Arthur Litton has been in retirement for some years, and his principal activities are playing golf with his old friend and sometime partner, Frankie Corelli, fishing in the waterway from the pier, and sunning himself here on the terrace or downstairs by the building’s pool. In the evenings, he and Angelique often read to one another, and occasionally they go into Lauderdale or Miami Beach for dinner, or have a few friends over—Frankie Corelli and his wife, a few others—for a get-together. It is a quiet life. And it also amuses Arthur Litton that this quiet life is so much in contrast with the kind of life the newspapers try to depict for him from time to time—the mastermind of the Underworld, genius of the Mob. The Mob, if it can be called a Mob, hasn’t solicited his opinion, advice, or help in years, and their concerns are no longer his. It is true that he will sometimes notice an FBI agent tailing him when he walks his dog—Arthur Litton will usually recognize the fellow and throw him a jaunty salute—or he will see someone from the State Prosecutor’s office making notes of license plates of certain friends who come to visit him, but he is used to this. These are minor nuisances. And it is true that he assumes that his telephone line is still tapped, and so he simply makes his important calls from pay booths. H
is trouser pockets always jingle with dimes and quarters, telephone change. Aside from these little inconveniences, it is an easy life.
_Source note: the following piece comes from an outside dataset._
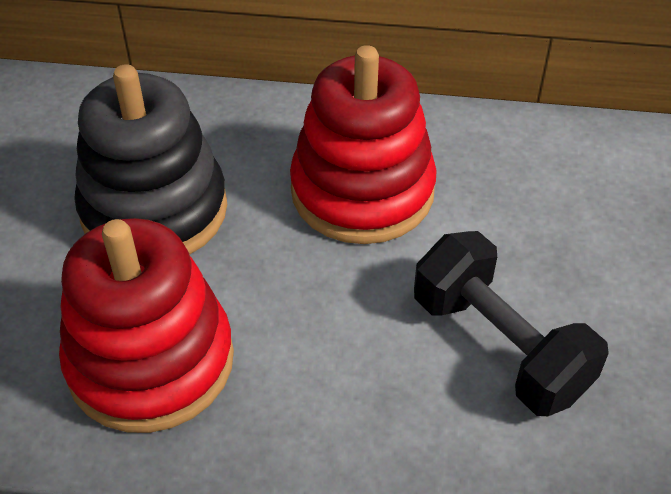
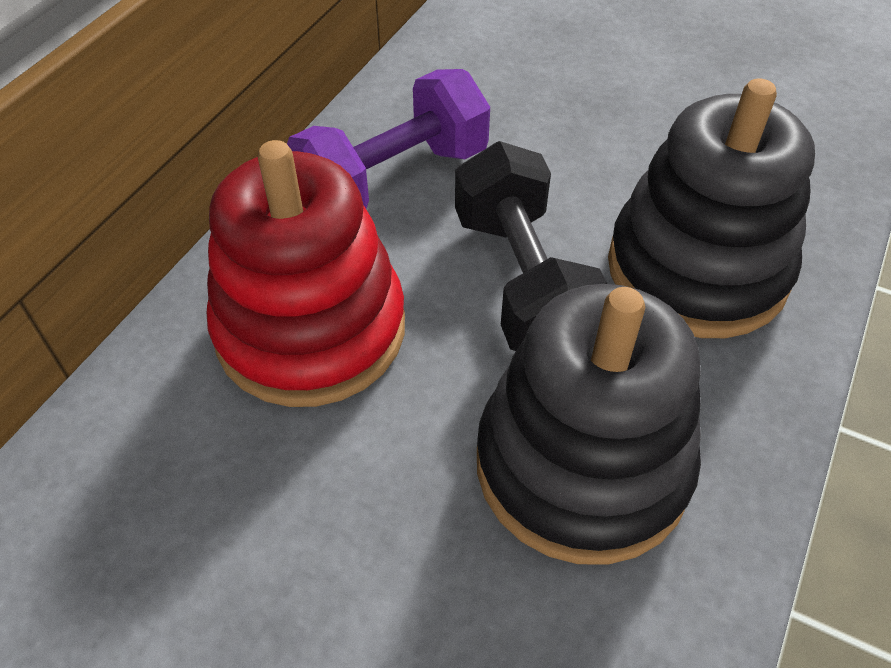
black stacking toy: 1 -> 2
purple dumbbell: 0 -> 1
red stacking toy: 2 -> 1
Mastermind of the Underworld. To Arthur Litton, this is funny, too. Of all the state and federal charges that have been leveled against him over the years, not a single one has been made to stick and, each year, he has smiled as the statute of limitations on one or another unproven allegation has run out. In the meantime, he has educated two fine sons, one at Stanford and one at Amherst, seen them launched in fine careers—one in real estate, the other a dentist—seen them marry and have fine children of their own. It is a good life, and he and Angelique have everything they want. Arthur Litton has only one serious complaint. Washington, as though in a fit of pique or frustration, has denied him a passport. It is as though, unable to prove any actual wrongdoing on the part of the Mastermind of the Underworld, Washington has decided to keep America’s public enemy securely on America’s shores. America, love it—or stay, seems to be their motto, and Arthur Litton is bitter that he cannot go with Angelique to Rome and Paris when she goes to shop for clothes.
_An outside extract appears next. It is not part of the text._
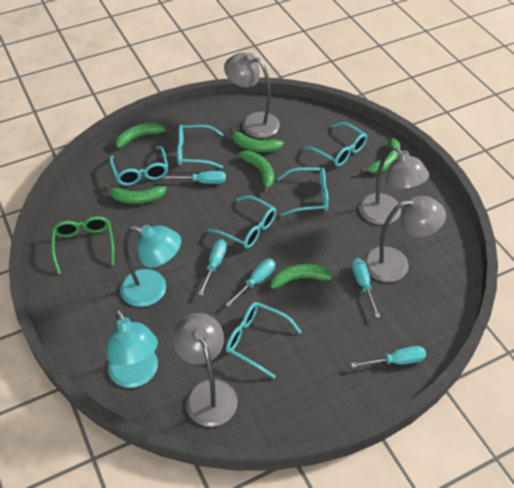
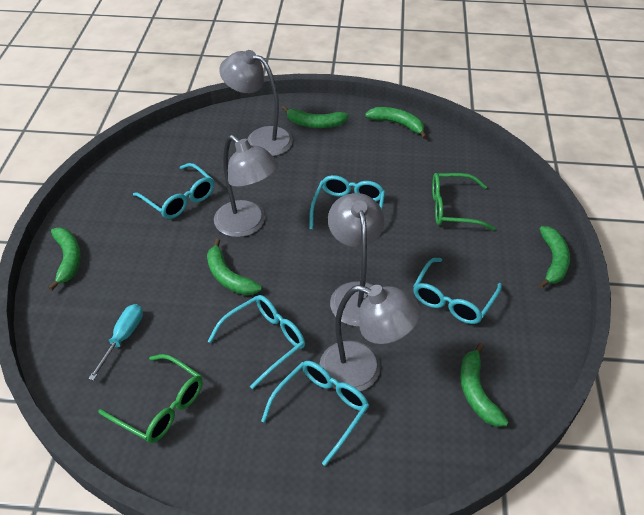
green glasses: 1 -> 2
turquoise glasses: 6 -> 5
turquoise lamp: 2 -> 0
turquoise screwdriver: 5 -> 1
Oh, Arthur Litton will not deny that he made a lot of money during Prohibition; he did, and so did a lot of other people. When people talk of his “debt to society,” he thinks wryly that society’s heaviest debt is to itself—for the millions of dollars that it lost to its Volstead Act, that monstrous example of mass self-delusion. American society, in his opinion, is still paying for that, and may go on doing so for generations. Prohibition made a great many people rich, including men who are now regarded as the pillars of American business. Well, Arthur Litton could tell you a thing or two about these men and they would not be described in lapidary terms, unless as extremely rough diamonds. These were men who had people killed to get what they wanted, and, despite claims to the contrary, Arthur Litton has never killed anyone, nor has he ordered the killing of anyone. He ran his business like any other business, and when his people turned in poor performances, or failed to follow orders or do their jobs, they were reprimanded or dismissed—punished, just as cheats, liars and malingerers are punished in any business. He is proud of his record on that score. His record is clean on that score, it has been a clean life.